The consumption society has made us feel that happiness lies in having things, and has failed to teach us the happiness of not having things.
― Elise Boulding
RUM RAISIN RIZ AU LAIT (RICE PUDDING)
2 Tbs raisins
3 Tbs dark rum
7 oz (200 g) uncooked (round) rice for risotto or pudding
3 ¼ cups (750 ml) whole milk + ¼ cup more if needed to think the pudding
6 –7 Tbs (90 - 100) sugar or to taste
1 vanilla bean
Pinch salt
1 Tbs (15 g) unsalted butter
Place the raisins in a small bowl and cover with the rum for about an hour before making the pudding so the raisins are softened and soaked with rum.
Place the rice in a fine mesh strainer or colander (so as not to lose any rice out the bottom!) and rinse under running water until the water runs clear. Drain.
Put the rinsed rice in a saucepan and cover with water; bring the water to a boil and allow to boil for 5 minutes. Drain the rice.
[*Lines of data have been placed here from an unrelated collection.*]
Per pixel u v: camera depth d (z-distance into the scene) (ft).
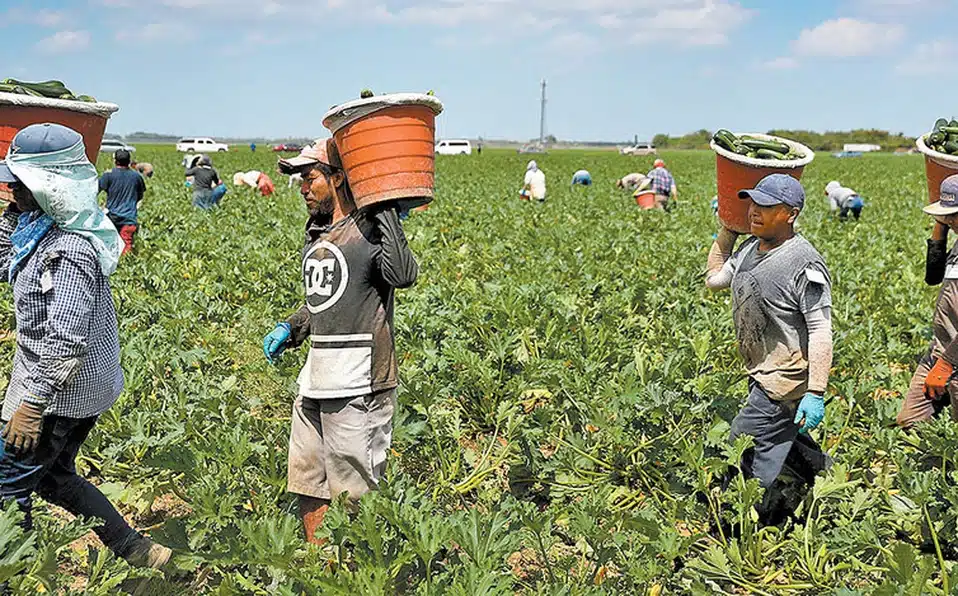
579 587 12.43
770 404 15.20
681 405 17.69
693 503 15.12
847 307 29.89
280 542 12.10
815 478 15.85
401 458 18.37
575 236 48.55
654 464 17.66
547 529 13.35
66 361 11.82
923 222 64.69
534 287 28.43
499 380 21.30
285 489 15.11
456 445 18.52
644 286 30.58
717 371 23.21
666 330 26.40
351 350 13.11
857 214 64.64
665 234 52.03
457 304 27.35
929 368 18.24
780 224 14.62
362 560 11.88
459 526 12.19
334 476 13.52
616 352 23.09
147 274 32.99
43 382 11.75
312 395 13.29
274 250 40.22
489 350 24.41
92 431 17.61
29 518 12.82
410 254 12.96
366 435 13.34
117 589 13.64
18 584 11.35
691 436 17.99
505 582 11.42
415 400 18.22
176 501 17.21
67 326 11.77
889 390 23.43
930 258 19.12
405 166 12.33
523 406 22.70
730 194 16.42
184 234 46.75
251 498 14.71
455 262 40.52
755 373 15.35
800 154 16.87
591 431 20.07
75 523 12.41
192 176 62.08
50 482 13.20
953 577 12.07
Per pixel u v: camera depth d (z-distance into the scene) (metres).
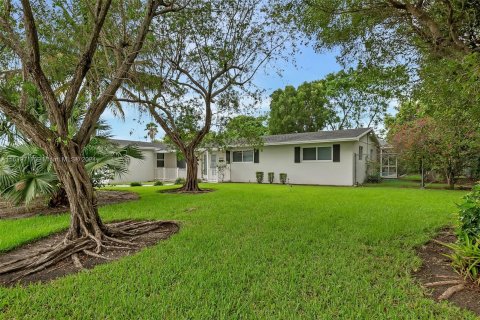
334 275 2.84
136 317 2.14
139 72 7.42
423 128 11.55
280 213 5.98
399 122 14.43
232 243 3.93
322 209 6.43
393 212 5.99
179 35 8.36
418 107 7.28
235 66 9.41
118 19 5.41
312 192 10.20
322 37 4.89
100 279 2.83
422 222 5.02
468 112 4.77
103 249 3.80
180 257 3.39
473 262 2.73
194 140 11.06
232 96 10.24
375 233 4.32
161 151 20.66
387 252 3.51
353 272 2.92
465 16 3.65
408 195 9.09
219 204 7.25
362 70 5.19
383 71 5.07
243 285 2.65
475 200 3.14
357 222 5.08
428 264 3.18
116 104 7.98
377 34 4.78
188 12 7.07
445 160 11.45
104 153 7.60
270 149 16.39
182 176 19.64
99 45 5.38
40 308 2.29
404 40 4.74
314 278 2.79
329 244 3.84
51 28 5.01
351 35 4.75
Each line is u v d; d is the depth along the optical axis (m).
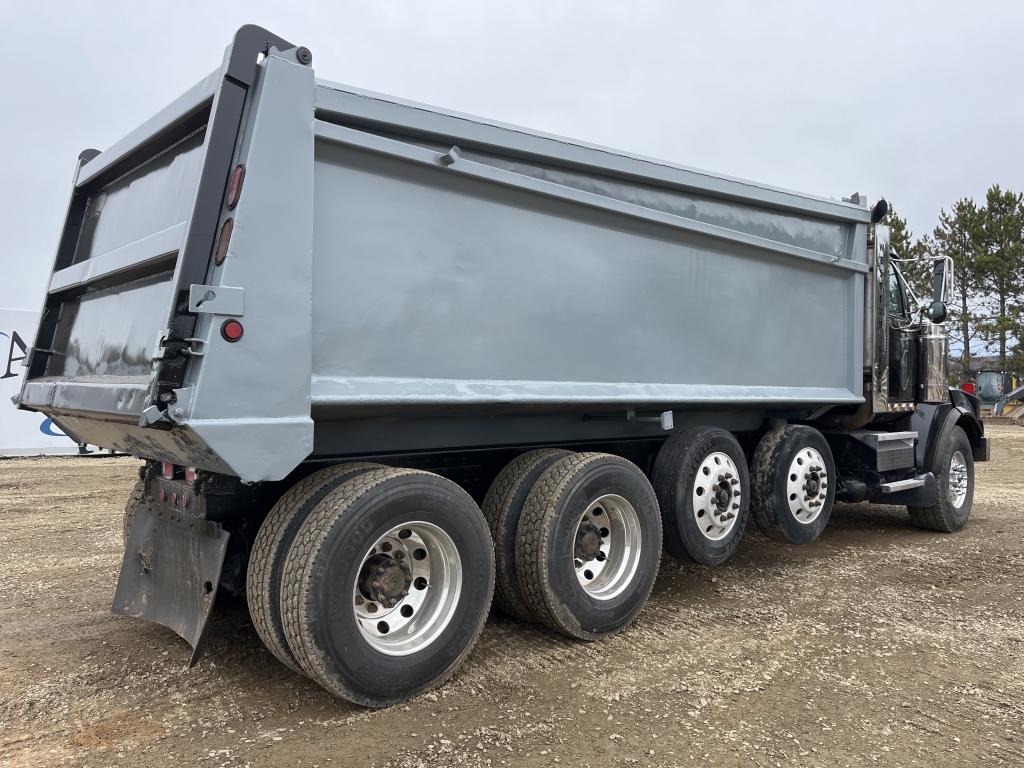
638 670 3.80
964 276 33.56
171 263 3.33
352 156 3.43
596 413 4.88
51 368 4.74
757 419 6.17
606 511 4.49
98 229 4.54
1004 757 2.96
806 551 6.57
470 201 3.88
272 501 3.65
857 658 3.99
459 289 3.82
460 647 3.57
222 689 3.54
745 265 5.47
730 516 5.25
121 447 4.00
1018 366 31.86
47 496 9.38
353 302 3.42
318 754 2.91
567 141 4.23
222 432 2.88
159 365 2.85
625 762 2.87
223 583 3.58
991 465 13.90
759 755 2.94
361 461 3.81
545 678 3.68
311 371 3.20
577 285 4.38
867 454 6.50
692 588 5.36
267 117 3.06
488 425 4.42
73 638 4.24
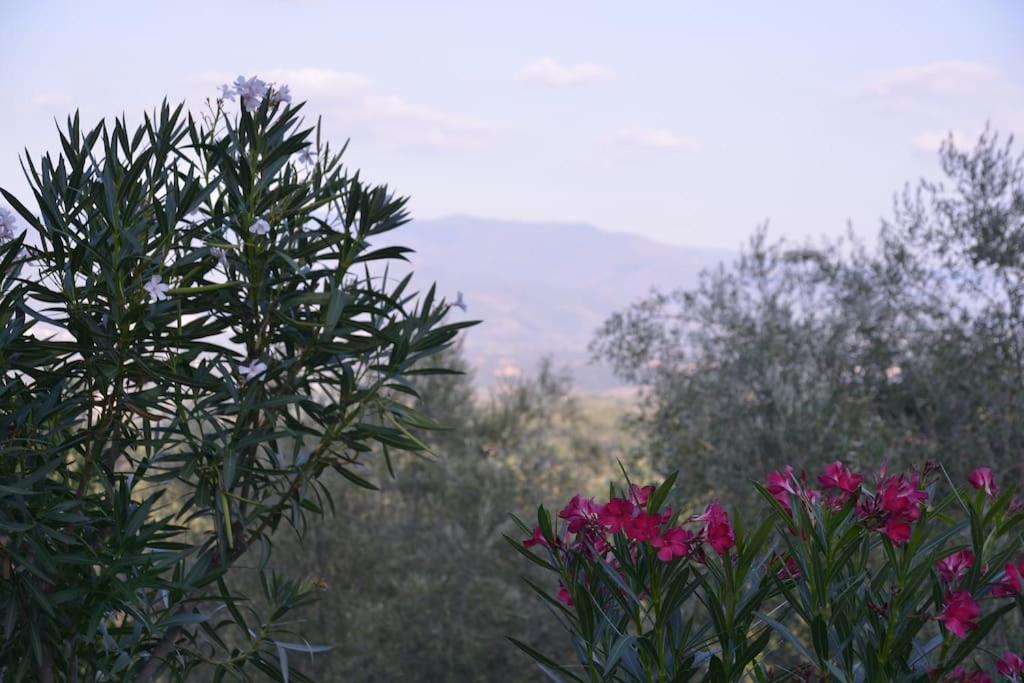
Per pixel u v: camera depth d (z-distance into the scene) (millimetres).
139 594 2535
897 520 1801
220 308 2639
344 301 2576
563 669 1960
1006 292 8383
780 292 9602
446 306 2707
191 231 2453
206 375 2482
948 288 8664
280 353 2818
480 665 11062
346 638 11555
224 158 2453
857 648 1926
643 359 10047
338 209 2701
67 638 2500
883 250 9062
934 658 2055
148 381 2482
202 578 2504
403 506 12625
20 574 2350
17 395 2400
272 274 2699
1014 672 1953
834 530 1818
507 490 12078
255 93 2557
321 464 2744
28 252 2379
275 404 2512
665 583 1883
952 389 8227
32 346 2381
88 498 2459
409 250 2621
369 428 2672
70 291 2344
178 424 2488
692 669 1891
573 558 1968
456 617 11219
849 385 9031
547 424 13297
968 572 1840
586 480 12875
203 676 8359
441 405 12648
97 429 2447
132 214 2410
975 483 1909
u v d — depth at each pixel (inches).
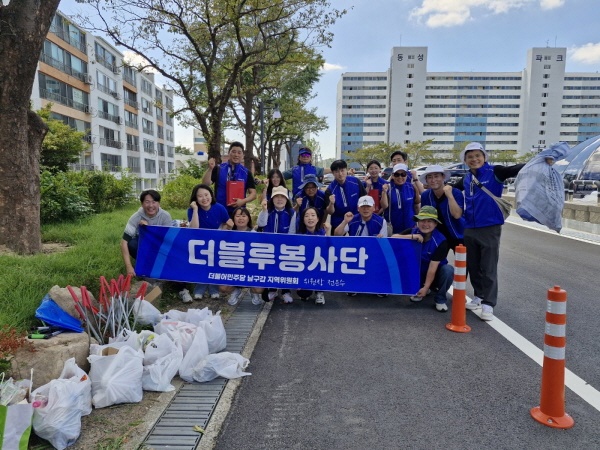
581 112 4163.4
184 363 144.3
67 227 353.7
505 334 185.9
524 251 374.9
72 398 110.7
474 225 202.4
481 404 129.9
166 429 116.9
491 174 203.0
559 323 117.6
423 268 221.0
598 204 505.4
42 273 199.3
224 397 133.3
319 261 216.4
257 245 217.8
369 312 216.4
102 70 1638.8
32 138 259.4
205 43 569.9
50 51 1277.1
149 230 221.6
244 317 206.8
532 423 119.7
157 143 2401.6
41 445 107.0
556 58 3986.2
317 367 155.3
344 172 262.1
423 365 156.4
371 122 4288.9
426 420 121.6
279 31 624.4
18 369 119.0
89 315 158.4
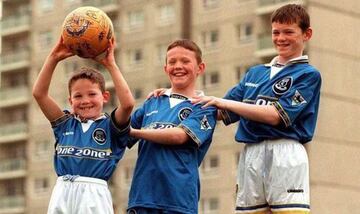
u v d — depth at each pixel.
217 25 83.12
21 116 99.69
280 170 12.97
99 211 12.51
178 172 12.88
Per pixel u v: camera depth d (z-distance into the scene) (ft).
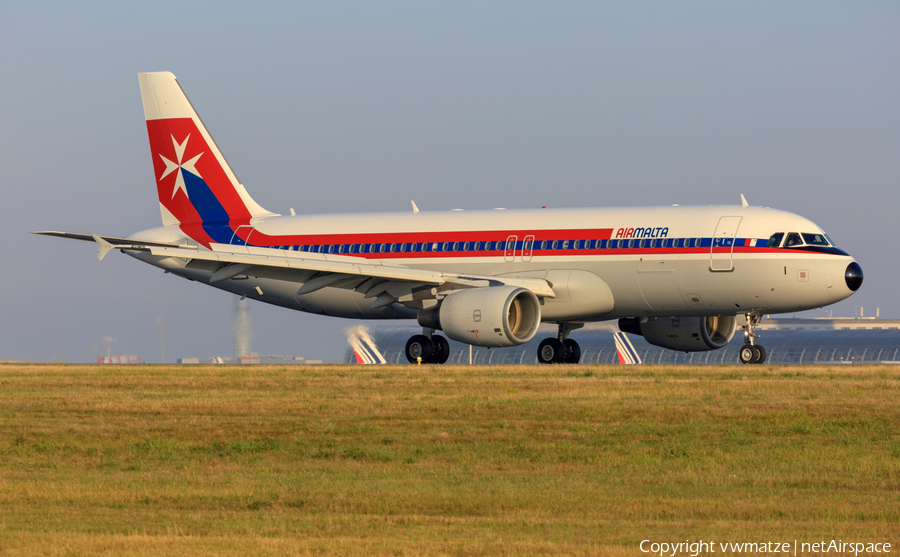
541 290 463.83
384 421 269.85
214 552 142.61
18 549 144.05
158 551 143.23
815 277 428.97
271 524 161.99
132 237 570.05
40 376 420.36
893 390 322.55
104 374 429.79
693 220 449.48
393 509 174.19
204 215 565.12
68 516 168.96
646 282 453.99
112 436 251.60
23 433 256.93
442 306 453.99
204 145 564.71
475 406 292.61
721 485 191.72
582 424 261.44
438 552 142.61
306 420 272.31
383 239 515.91
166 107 570.05
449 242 499.10
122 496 184.14
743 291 440.04
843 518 166.20
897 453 220.43
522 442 237.66
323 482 195.62
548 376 385.70
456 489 188.44
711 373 395.14
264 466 213.87
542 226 480.23
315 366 481.87
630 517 167.12
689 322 503.61
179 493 185.98
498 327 437.58
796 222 439.22
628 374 393.91
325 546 145.79
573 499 179.73
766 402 294.87
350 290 534.37
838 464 209.46
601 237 464.24
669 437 243.40
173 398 323.57
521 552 142.92
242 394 334.24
Return the drained rice to a medium-sized saucepan with 3 ¼ cups of the whole milk, 1 tablespoon of the sugar and a pinch of salt. Using a small, sharp knife split the vanilla bean down the center and scrape out all of the seeds. Add both the seeds and the pod to the other ingredients in the saucepan. Bring it just up to the boil and then immediately turn the heat down to very low and, placing a cover atop the saucepan but leaving it ajar, allow the pudding to simmer, stirring often, for 30 to 35 minutes or until the rice has absorbed almost all of the liquid. The rice should be very soft almost melting in the mouth. It should not be al dente. The pudding should be creamy, neither runny nor dry. Add the raisins and the rum about 10 minutes before the end of the cooking. Add more milk if the rice becomes too thick and gluey rather than smooth and creamy and heat through.
Remove the saucepan from the heat and remove and discard the vanilla bean pod. Stir in the tablespoon of butter and only half of the remaining sugar. Taste and add as much of the remaining sugar until desired sweetness. Spoon into individual serving dishes, glasses or bowls.
The riz au lait is best eaten warm. If refrigerated, simply reheat for a very short amount of time in a microwave.